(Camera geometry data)

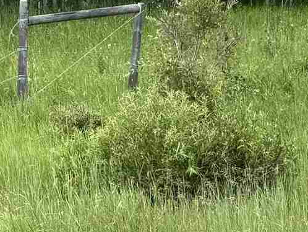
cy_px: 126
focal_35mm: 148
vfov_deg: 10.0
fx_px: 1317
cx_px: -1
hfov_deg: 13.2
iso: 80
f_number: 1.78
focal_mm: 6.76
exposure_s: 1/1818
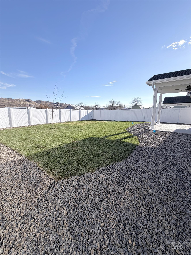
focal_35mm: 14
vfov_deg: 102.1
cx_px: 96
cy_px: 128
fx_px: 103
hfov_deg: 85.7
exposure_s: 1/770
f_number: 2.2
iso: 20
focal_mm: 2.22
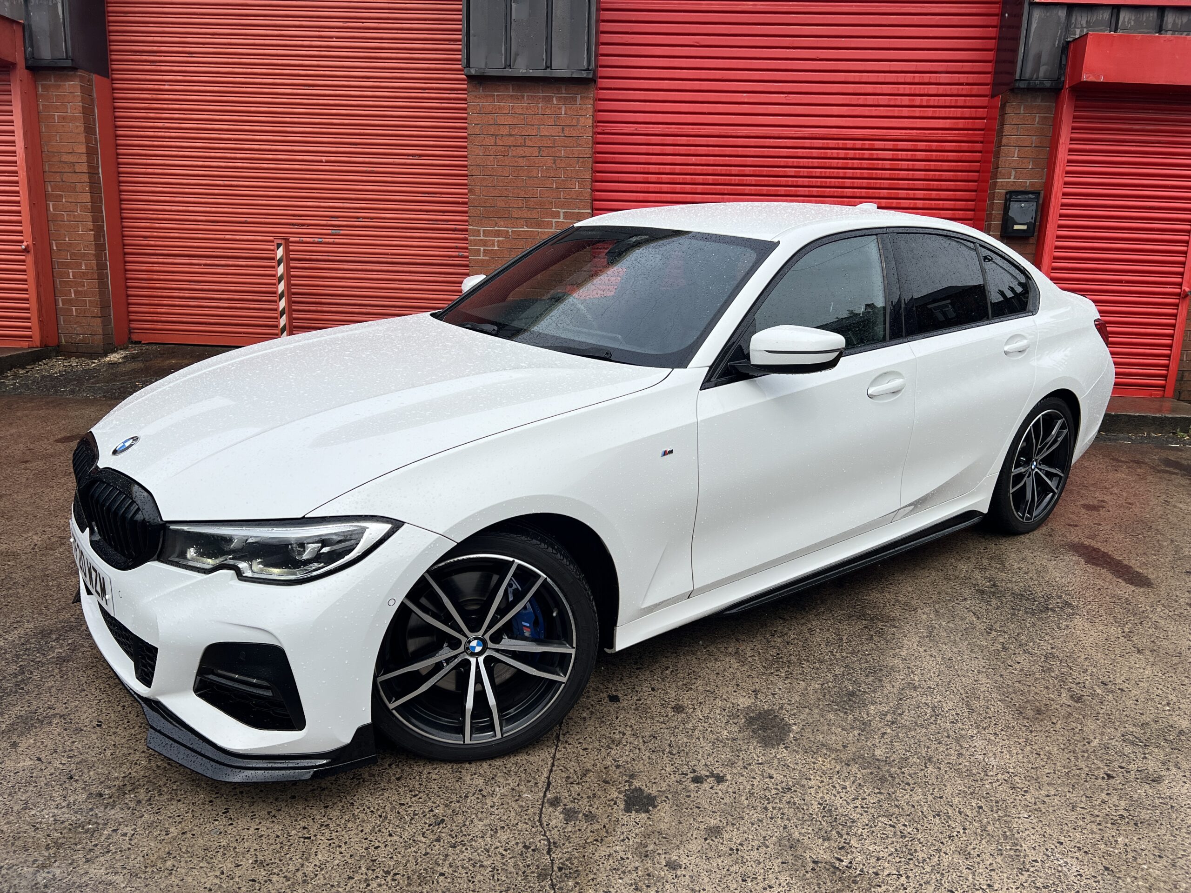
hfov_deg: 67.3
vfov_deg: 53.1
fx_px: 895
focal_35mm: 26
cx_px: 596
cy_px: 446
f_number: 1.5
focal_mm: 5.7
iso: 50
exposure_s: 1/4274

What to produce -
Please provide a faithful transcription of all the data, pictures excluded.

Written response -
cy_px: 126
focal_35mm: 148
vfov_deg: 10.0
fx_px: 1317
cx_px: -1
hfov_deg: 13.2
iso: 80
f_number: 1.78
focal_mm: 6.76
exposure_s: 1/1818
focal_35mm: 14
vfov_deg: 102.1
cx_px: 96
cy_px: 128
fx_px: 103
hfov_deg: 85.7
exposure_s: 1/770
f_number: 2.2
iso: 20
focal_mm: 2.22
hfov_deg: 67.3
vfov_deg: 53.1
fx_px: 895
focal_35mm: 26
cx_px: 596
cy_px: 446
f_number: 1.5
focal_mm: 5.7
iso: 50
exposure_s: 1/4274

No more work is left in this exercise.